Benoit Goussen, CĂ©cilie Rendal, Antonio Franco, Oliver R. Price, Roman Ashauer
SETAC Nantes 2016. Nantes, France.
Publication year: 2016

Presenting author: Benoit Goussen


The lack of ecological realism is widely recognised as a limitation in current prospective chemical risk assessment, as is the failure of making variability explicit and transparent. The integration of ecological scenarios with chemical effect models to achieve quantitative ERA promises to increase ecological relevance. Probabilistic environmental risk assessment (PERA) has been suggested as a way to account for spatial, temporal, and environmental variability. Probabilistic plots area new way of presenting ecotoxicological data whilst accounting also for ecologically relevant parameters. They provide an indication of the maximum population-relevant impact of an effect of interest (e.g. biomass reduction) and the prevalence of this impact.

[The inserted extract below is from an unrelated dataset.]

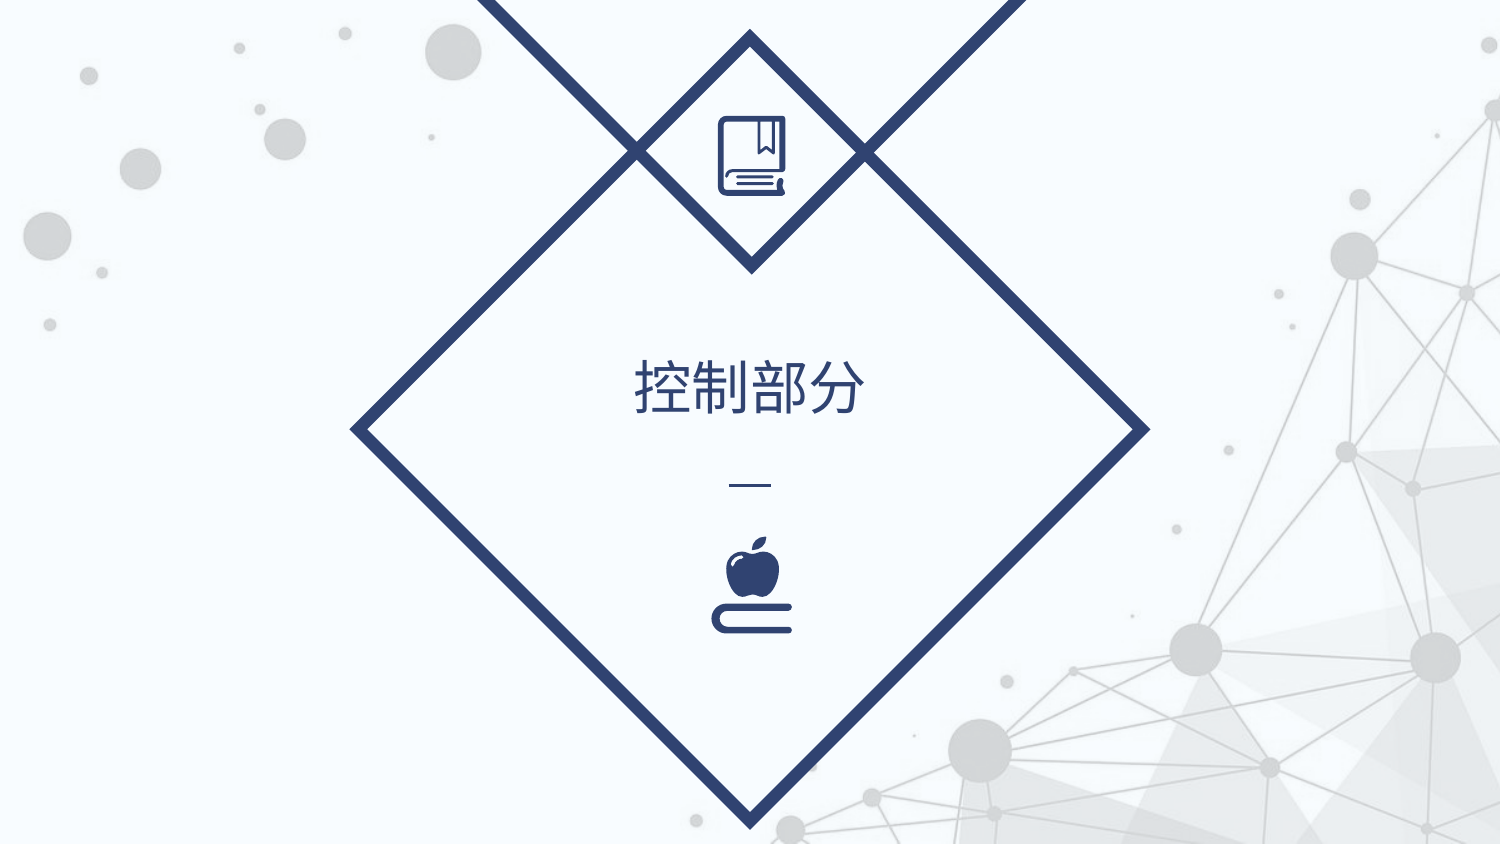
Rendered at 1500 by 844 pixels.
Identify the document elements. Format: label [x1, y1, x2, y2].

Essentially they answer two related questions: How strong is the effect? In how many locations will we see the effect? We discuss some of the challenges and opportunities involved in bringing these new concepts into everyday risk assessment for down-the-drain chemicals. One of the key questions revolves around understanding the protection goal for anthropogenic stressors in specific ecological scenarios, and indeed whether certain scenarios require specific modified protection goals. Once the specific protection goal has been established, a metric to suit both the specific ecological scenario and protection goal needs to be defined and agreed. The selection of this endpoint must be carefully considered as different options will lead to different interpretation. We present a framework to integrate probabilistic approaches with mechanistic effect models to assess variable chemical and environmental scenarios. We present a hypothetical case study risk assessment for an ingredient used universally in all laundry products across Europe and illustrate the potential benefits of the framework. To do so, we use an individual based model integrating a dynamic energy budget model to assess the potential impact of chemicals associated with local environmental characteristics. We then map the outcomes based on probabilistic plots and on potential policy makers’ decisions of the maximal ecologically acceptable impact and the maximal prevalence of this impact. This new framework has the potential to better present ecologically relevant risk by using integrated biological endpoints and to aid more transparent risk communication.